> [What to do]: Copy every line of the data below verbatim, changing nothing.

(Beginning of Given entries)

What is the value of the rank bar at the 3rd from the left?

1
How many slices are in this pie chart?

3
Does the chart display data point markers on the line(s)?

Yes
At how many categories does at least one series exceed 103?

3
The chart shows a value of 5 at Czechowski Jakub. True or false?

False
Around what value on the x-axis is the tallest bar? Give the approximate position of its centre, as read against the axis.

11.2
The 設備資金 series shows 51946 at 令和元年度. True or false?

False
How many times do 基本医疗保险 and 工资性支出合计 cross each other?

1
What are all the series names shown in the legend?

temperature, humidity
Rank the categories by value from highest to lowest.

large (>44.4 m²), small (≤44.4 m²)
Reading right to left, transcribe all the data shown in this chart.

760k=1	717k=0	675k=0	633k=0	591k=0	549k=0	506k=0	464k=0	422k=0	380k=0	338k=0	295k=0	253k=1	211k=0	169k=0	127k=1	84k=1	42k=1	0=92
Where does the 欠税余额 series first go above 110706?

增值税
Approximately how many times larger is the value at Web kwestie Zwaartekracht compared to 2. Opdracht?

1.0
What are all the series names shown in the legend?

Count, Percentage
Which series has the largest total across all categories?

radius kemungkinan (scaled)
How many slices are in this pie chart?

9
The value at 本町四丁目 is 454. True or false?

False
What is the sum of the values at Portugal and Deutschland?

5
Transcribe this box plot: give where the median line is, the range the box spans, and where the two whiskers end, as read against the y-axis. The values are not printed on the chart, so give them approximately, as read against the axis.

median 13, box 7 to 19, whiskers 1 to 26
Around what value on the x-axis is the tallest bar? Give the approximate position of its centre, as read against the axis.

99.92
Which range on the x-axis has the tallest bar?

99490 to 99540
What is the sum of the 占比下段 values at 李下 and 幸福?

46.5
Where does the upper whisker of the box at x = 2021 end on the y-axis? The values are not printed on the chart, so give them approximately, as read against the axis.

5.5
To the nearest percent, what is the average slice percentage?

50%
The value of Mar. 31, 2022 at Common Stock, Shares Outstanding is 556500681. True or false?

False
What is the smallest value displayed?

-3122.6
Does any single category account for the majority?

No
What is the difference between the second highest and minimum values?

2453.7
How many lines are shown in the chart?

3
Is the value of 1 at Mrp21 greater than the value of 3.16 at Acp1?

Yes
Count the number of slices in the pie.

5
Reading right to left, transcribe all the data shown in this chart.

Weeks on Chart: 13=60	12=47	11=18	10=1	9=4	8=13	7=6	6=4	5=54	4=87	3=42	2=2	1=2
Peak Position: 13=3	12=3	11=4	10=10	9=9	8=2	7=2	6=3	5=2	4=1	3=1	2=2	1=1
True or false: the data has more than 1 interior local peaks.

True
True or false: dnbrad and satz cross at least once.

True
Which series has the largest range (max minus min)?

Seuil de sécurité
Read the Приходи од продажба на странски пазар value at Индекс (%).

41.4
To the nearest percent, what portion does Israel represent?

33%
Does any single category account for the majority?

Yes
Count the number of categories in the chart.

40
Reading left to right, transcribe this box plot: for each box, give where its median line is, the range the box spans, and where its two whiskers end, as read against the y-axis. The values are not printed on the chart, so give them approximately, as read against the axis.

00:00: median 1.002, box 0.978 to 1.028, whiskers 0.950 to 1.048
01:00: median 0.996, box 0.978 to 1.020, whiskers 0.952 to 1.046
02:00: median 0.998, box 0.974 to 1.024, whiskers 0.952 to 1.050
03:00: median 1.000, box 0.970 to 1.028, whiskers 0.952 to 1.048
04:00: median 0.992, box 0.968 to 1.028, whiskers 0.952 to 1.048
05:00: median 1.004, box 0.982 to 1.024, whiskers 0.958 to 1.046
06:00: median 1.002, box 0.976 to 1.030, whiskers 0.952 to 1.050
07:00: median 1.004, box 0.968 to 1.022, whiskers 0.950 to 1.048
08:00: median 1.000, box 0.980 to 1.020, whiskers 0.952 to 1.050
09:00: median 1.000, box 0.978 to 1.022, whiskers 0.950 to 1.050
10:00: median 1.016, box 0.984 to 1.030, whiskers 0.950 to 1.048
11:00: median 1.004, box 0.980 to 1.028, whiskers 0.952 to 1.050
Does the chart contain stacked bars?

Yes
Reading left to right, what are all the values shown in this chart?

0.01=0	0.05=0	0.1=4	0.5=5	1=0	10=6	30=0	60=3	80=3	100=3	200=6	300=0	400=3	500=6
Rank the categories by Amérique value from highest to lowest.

(End of Given entries)

> [Expected answer]:
What is the value of the rank bar at the 3rd from the left?

1
How many slices are in this pie chart?

3
Does the chart display data point markers on the line(s)?

Yes
At how many categories does at least one series exceed 103?

3
The chart shows a value of 5 at Czechowski Jakub. True or false?

False
Around what value on the x-axis is the tallest bar? Give the approximate position of its centre, as read against the axis.

11.2
The 設備資金 series shows 51946 at 令和元年度. True or false?

False
How many times do 基本医疗保险 and 工资性支出合计 cross each other?

1
What are all the series names shown in the legend?

temperature, humidity
Rank the categories by value from highest to lowest.

large (>44.4 m²), small (≤44.4 m²)
Reading right to left, transcribe all the data shown in this chart.

760k=1	717k=0	675k=0	633k=0	591k=0	549k=0	506k=0	464k=0	422k=0	380k=0	338k=0	295k=0	253k=1	211k=0	169k=0	127k=1	84k=1	42k=1	0=92
Where does the 欠税余额 series first go above 110706?

增值税
Approximately how many times larger is the value at Web kwestie Zwaartekracht compared to 2. Opdracht?

1.0
What are all the series names shown in the legend?

Count, Percentage
Which series has the largest total across all categories?

radius kemungkinan (scaled)
How many slices are in this pie chart?

9
The value at 本町四丁目 is 454. True or false?

False
What is the sum of the values at Portugal and Deutschland?

5
Transcribe this box plot: give where the median line is, the range the box spans, and where the two whiskers end, as read against the y-axis. The values are not printed on the chart, so give them approximately, as read against the axis.

median 13, box 7 to 19, whiskers 1 to 26
Around what value on the x-axis is the tallest bar? Give the approximate position of its centre, as read against the axis.

99.92
Which range on the x-axis has the tallest bar?

99490 to 99540
What is the sum of the 占比下段 values at 李下 and 幸福?

46.5
Where does the upper whisker of the box at x = 2021 end on the y-axis? The values are not printed on the chart, so give them approximately, as read against the axis.

5.5
To the nearest percent, what is the average slice percentage?

50%
The value of Mar. 31, 2022 at Common Stock, Shares Outstanding is 556500681. True or false?

False
What is the smallest value displayed?

-3122.6
Does any single category account for the majority?

No
What is the difference between the second highest and minimum values?

2453.7
How many lines are shown in the chart?

3
Is the value of 1 at Mrp21 greater than the value of 3.16 at Acp1?

Yes
Count the number of slices in the pie.

5
Reading right to left, transcribe all the data shown in this chart.

Weeks on Chart: 13=60	12=47	11=18	10=1	9=4	8=13	7=6	6=4	5=54	4=87	3=42	2=2	1=2
Peak Position: 13=3	12=3	11=4	10=10	9=9	8=2	7=2	6=3	5=2	4=1	3=1	2=2	1=1
True or false: the data has more than 1 interior local peaks.

True
True or false: dnbrad and satz cross at least once.

True
Which series has the largest range (max minus min)?

Seuil de sécurité
Read the Приходи од продажба на странски пазар value at Индекс (%).

41.4
To the nearest percent, what portion does Israel represent?

33%
Does any single category account for the majority?

Yes
Count the number of categories in the chart.

40
Reading left to right, transcribe this box plot: for each box, give where its median line is, the range the box spans, and where its two whiskers end, as read against the y-axis. The values are not printed on the chart, so give them approximately, as read against the axis.

00:00: median 1.002, box 0.978 to 1.028, whiskers 0.950 to 1.048
01:00: median 0.996, box 0.978 to 1.020, whiskers 0.952 to 1.046
02:00: median 0.998, box 0.974 to 1.024, whiskers 0.952 to 1.050
03:00: median 1.000, box 0.970 to 1.028, whiskers 0.952 to 1.048
04:00: median 0.992, box 0.968 to 1.028, whiskers 0.952 to 1.048
05:00: median 1.004, box 0.982 to 1.024, whiskers 0.958 to 1.046
06:00: median 1.002, box 0.976 to 1.030, whiskers 0.952 to 1.050
07:00: median 1.004, box 0.968 to 1.022, whiskers 0.950 to 1.048
08:00: median 1.000, box 0.980 to 1.020, whiskers 0.952 to 1.050
09:00: median 1.000, box 0.978 to 1.022, whiskers 0.950 to 1.050
10:00: median 1.016, box 0.984 to 1.030, whiskers 0.950 to 1.048
11:00: median 1.004, box 0.980 to 1.028, whiskers 0.952 to 1.050
Does the chart contain stacked bars?

Yes
Reading left to right, what are all the values shown in this chart?

0.01=0	0.05=0	0.1=4	0.5=5	1=0	10=6	30=0	60=3	80=3	100=3	200=6	300=0	400=3	500=6
Rank the categories by Amérique value from highest to lowest.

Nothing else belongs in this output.